For me, I’m a guy who just loves to be in a routine. So, during the week, when we have practices and everything, I basically have a set schedule. Whenever you have homework, you’re taking care of that when you get done with practice. I would try not to put off my homework, so that when I got a day off — last year, our day off was Sunday — I always tried to do everything I could to not have any homework or any responsibilities on that Sunday so I could get out to the woods. I’d try to sneak out on a morning a couple of times. I wasn’t always able to. I knew when my time off was going to be, and I would try to work as hard as I could during the other times so I would be able to keep those free and enjoy getting out to the woods.
D&DH: Were your teammates and coaches supportive of your hunting?
Yeah. Being at Wisconsin, there are a lot of Wisconsin kids and a lot of other kids who hunt as well. I’ve actually taken a couple of my teammates out. I have one teammate who’s from Fort Lauderdale, Fla. I took him out I think two years ago here. He took hunter’s safety and everything. He loved archery too. He was able to shoot his first doe. Another teammate is from Chicago. I took him out last year. With the mentor program they’ve got in Wisconsin, he was able to shoot a nice buck. There are a whole bunch of other guys that want me to take them trap and skeet shooting. A lot of guys who have never experienced it are interested in it, and I have a good time taking them out and introducing them to it just because I know how much it means to me. I think they’ve definitely been supportive, almost more than supportive. They’ve almost wanted to join in.

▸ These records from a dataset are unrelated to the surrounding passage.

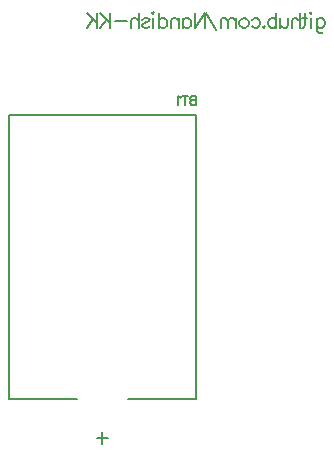
<source format=gbr>
%TF.GenerationSoftware,Altium Limited,Altium Designer Develop,26.0.0 (27)*%
G04 Layer_Color=32896*
%FSLAX45Y45*%
%MOMM*%
%TF.SameCoordinates,D5E2BA32-6F81-40A5-AA13-F30F529DFF44*%
%TF.FilePolarity,Positive*%
%TF.FileFunction,Legend,Bot*%
%TF.Part,Single*%
G01*
G75*
%TA.AperFunction,NonConductor*%
%ADD65C,0.20000*%
%ADD66C,0.16000*%
D65*
X2540000Y754300D02*
Y854300D01*
X2490000Y804300D02*
X2590000D01*
X3330000Y1137300D02*
Y3536300D01*
X1750000Y1137300D02*
X2322500D01*
X2757500D02*
X3330000D01*
X1750000D02*
Y3536300D01*
X3330000D01*
X4353587Y4361373D02*
Y4266156D01*
X4359538Y4248302D01*
X4365489Y4242351D01*
X4377391Y4236400D01*
X4395244D01*
X4407147Y4242351D01*
X4353587Y4343520D02*
X4365489Y4355422D01*
X4377391Y4361373D01*
X4395244D01*
X4407147Y4355422D01*
X4419049Y4343520D01*
X4425000Y4325666D01*
Y4313764D01*
X4419049Y4295911D01*
X4407147Y4284009D01*
X4395244Y4278058D01*
X4377391D01*
X4365489Y4284009D01*
X4353587Y4295911D01*
X4308358Y4403031D02*
X4302407Y4397080D01*
X4296456Y4403031D01*
X4302407Y4408982D01*
X4308358Y4403031D01*
X4302407Y4361373D02*
Y4278058D01*
X4256584Y4403031D02*
Y4301862D01*
X4250633Y4284009D01*
X4238730Y4278058D01*
X4226828D01*
X4274437Y4361373D02*
X4232779D01*
X4208975Y4403031D02*
Y4278058D01*
Y4337569D02*
X4191121Y4355422D01*
X4179219Y4361373D01*
X4161366D01*
X4149464Y4355422D01*
X4143513Y4337569D01*
Y4278058D01*
X4110781Y4361373D02*
Y4301862D01*
X4104830Y4284009D01*
X4092928Y4278058D01*
X4075075D01*
X4063173Y4284009D01*
X4045319Y4301862D01*
Y4361373D02*
Y4278058D01*
X4012588Y4403031D02*
Y4278058D01*
Y4343520D02*
X4000686Y4355422D01*
X3988784Y4361373D01*
X3970930D01*
X3959028Y4355422D01*
X3947126Y4343520D01*
X3941175Y4325666D01*
Y4313764D01*
X3947126Y4295911D01*
X3959028Y4284009D01*
X3970930Y4278058D01*
X3988784D01*
X4000686Y4284009D01*
X4012588Y4295911D01*
X3908444Y4289960D02*
X3914395Y4284009D01*
X3908444Y4278058D01*
X3902493Y4284009D01*
X3908444Y4289960D01*
X3803704Y4343520D02*
X3815606Y4355422D01*
X3827509Y4361373D01*
X3845362D01*
X3857264Y4355422D01*
X3869166Y4343520D01*
X3875117Y4325666D01*
Y4313764D01*
X3869166Y4295911D01*
X3857264Y4284009D01*
X3845362Y4278058D01*
X3827509D01*
X3815606Y4284009D01*
X3803704Y4295911D01*
X3747169Y4361373D02*
X3759071Y4355422D01*
X3770973Y4343520D01*
X3776924Y4325666D01*
Y4313764D01*
X3770973Y4295911D01*
X3759071Y4284009D01*
X3747169Y4278058D01*
X3729315D01*
X3717413Y4284009D01*
X3705511Y4295911D01*
X3699560Y4313764D01*
Y4325666D01*
X3705511Y4343520D01*
X3717413Y4355422D01*
X3729315Y4361373D01*
X3747169D01*
X3672185D02*
Y4278058D01*
Y4337569D02*
X3654331Y4355422D01*
X3642429Y4361373D01*
X3624576D01*
X3612673Y4355422D01*
X3606723Y4337569D01*
Y4278058D01*
Y4337569D02*
X3588869Y4355422D01*
X3576967Y4361373D01*
X3559114D01*
X3547211Y4355422D01*
X3541260Y4337569D01*
Y4278058D01*
X3501983Y4260204D02*
X3418668Y4403031D01*
X3410336D02*
Y4278058D01*
Y4403031D02*
X3327021Y4278058D01*
Y4403031D02*
Y4278058D01*
X3221091Y4361373D02*
Y4278058D01*
Y4343520D02*
X3232993Y4355422D01*
X3244895Y4361373D01*
X3262749D01*
X3274651Y4355422D01*
X3286553Y4343520D01*
X3292504Y4325666D01*
Y4313764D01*
X3286553Y4295911D01*
X3274651Y4284009D01*
X3262749Y4278058D01*
X3244895D01*
X3232993Y4284009D01*
X3221091Y4295911D01*
X3187765Y4361373D02*
Y4278058D01*
Y4337569D02*
X3169911Y4355422D01*
X3158009Y4361373D01*
X3140156D01*
X3128254Y4355422D01*
X3122303Y4337569D01*
Y4278058D01*
X3018158Y4403031D02*
Y4278058D01*
Y4343520D02*
X3030060Y4355422D01*
X3041963Y4361373D01*
X3059816D01*
X3071718Y4355422D01*
X3083620Y4343520D01*
X3089571Y4325666D01*
Y4313764D01*
X3083620Y4295911D01*
X3071718Y4284009D01*
X3059816Y4278058D01*
X3041963D01*
X3030060Y4284009D01*
X3018158Y4295911D01*
X2972930Y4403031D02*
X2966979Y4397080D01*
X2961028Y4403031D01*
X2966979Y4408982D01*
X2972930Y4403031D01*
X2966979Y4361373D02*
Y4278058D01*
X2873546Y4343520D02*
X2879497Y4355422D01*
X2897351Y4361373D01*
X2915204D01*
X2933057Y4355422D01*
X2939008Y4343520D01*
X2933057Y4331618D01*
X2921155Y4325666D01*
X2891400Y4319716D01*
X2879497Y4313764D01*
X2873546Y4301862D01*
Y4295911D01*
X2879497Y4284009D01*
X2897351Y4278058D01*
X2915204D01*
X2933057Y4284009D01*
X2939008Y4295911D01*
X2847361Y4403031D02*
Y4278058D01*
Y4337569D02*
X2829508Y4355422D01*
X2817606Y4361373D01*
X2799753D01*
X2787850Y4355422D01*
X2781899Y4337569D01*
Y4278058D01*
X2749168Y4331618D02*
X2642048D01*
X2605151Y4403031D02*
Y4278058D01*
X2521836Y4403031D02*
X2605151Y4319716D01*
X2575396Y4349471D02*
X2521836Y4278058D01*
X2493865Y4403031D02*
Y4278058D01*
X2410550Y4403031D02*
X2493865Y4319716D01*
X2464110Y4349471D02*
X2410550Y4278058D01*
D66*
X3335020Y3702023D02*
Y3622040D01*
Y3702023D02*
X3300742D01*
X3289315Y3698214D01*
X3285507Y3694406D01*
X3281698Y3686788D01*
Y3679171D01*
X3285507Y3671553D01*
X3289315Y3667745D01*
X3300742Y3663936D01*
X3335020D02*
X3300742D01*
X3289315Y3660127D01*
X3285507Y3656318D01*
X3281698Y3648701D01*
Y3637275D01*
X3285507Y3629657D01*
X3289315Y3625849D01*
X3300742Y3622040D01*
X3335020D01*
X3237136Y3702023D02*
Y3622040D01*
X3263797Y3702023D02*
X3210475D01*
X3200953Y3686788D02*
X3193336Y3690597D01*
X3181910Y3702023D01*
Y3622040D01*
%TF.MD5,5d932ba254241a28086febfce06ab07a*%
M02*

</source>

D&DH: You had a pretty great year with Russell Wilson at quarterback in 2011. I think you had eight touchdowns that year. What was it like playing with him?
Russell is just a great player. He’s a great person off the field. He’s everything you want at quarterback for your program. Working with him was phenomenal. You got to see the work ethic and the drive that he has. That’s why he’s successful and where he is now. I think a lot of people at Wisconsin knew he was going to be a good quarterback in the NFL. A lot of guys kind of rode him down right away. His work ethic is unbelievable. You can learn a lot from him about life in general and how to handle your business and become successful. It was definitely an honor to play with him for a year, and hopefully one day I can play alongside him again.
D&DH: So you weren’t as surprised as some others at his NFL success?
No, I wasn’t at all. When I saw him get drafted by Seattle and got to see the other quarterbacks he was going to be competing with, there wasn’t a doubt in my mind that he was going to win that starting job.
D&DH: You finished your college career with the most touchdown receptions ever by a Wisconsin tight end, a school known for producing NFL tight ends. What did it mean for you to reach that mark?
Honestly, I keep hearing about it, but I didn’t even know I did it. Honestly, I’m really honored to be able to do that. My time here at Wisconsin, I’ve got to learn from a lot of great tight ends. They’ve taught me so much about how to play the game and how to do things right. I have to give a lot of credit to them. I came in probably one of the most raw tight ends. I had to change everything about my technique, everything about my style of play. A lot of those guys, like Garrett Graham (of the Houston Texans) and Lance Kendricks (of the St. Louis Rams), I watched a lot of film on them and Owen Daniels (of the Baltimore Ravens) and Travis Beckum (of the Seattle Seahawks). Those guys taught me so much about how to be successful in college that I owe that record to them especially.
D&DH: Is there some pressure to carry on that Badger tight end tradition in the NFL?
Yeah, I think so. Those guys have all gone on to have very successful careers in the NFL. If you look back through the years, there’s almost been a tight end every going to the NFL from Wisconsin. If I’d be able to go in and even have some of the success that those guys have had, I’d feel like I would have had a successful career.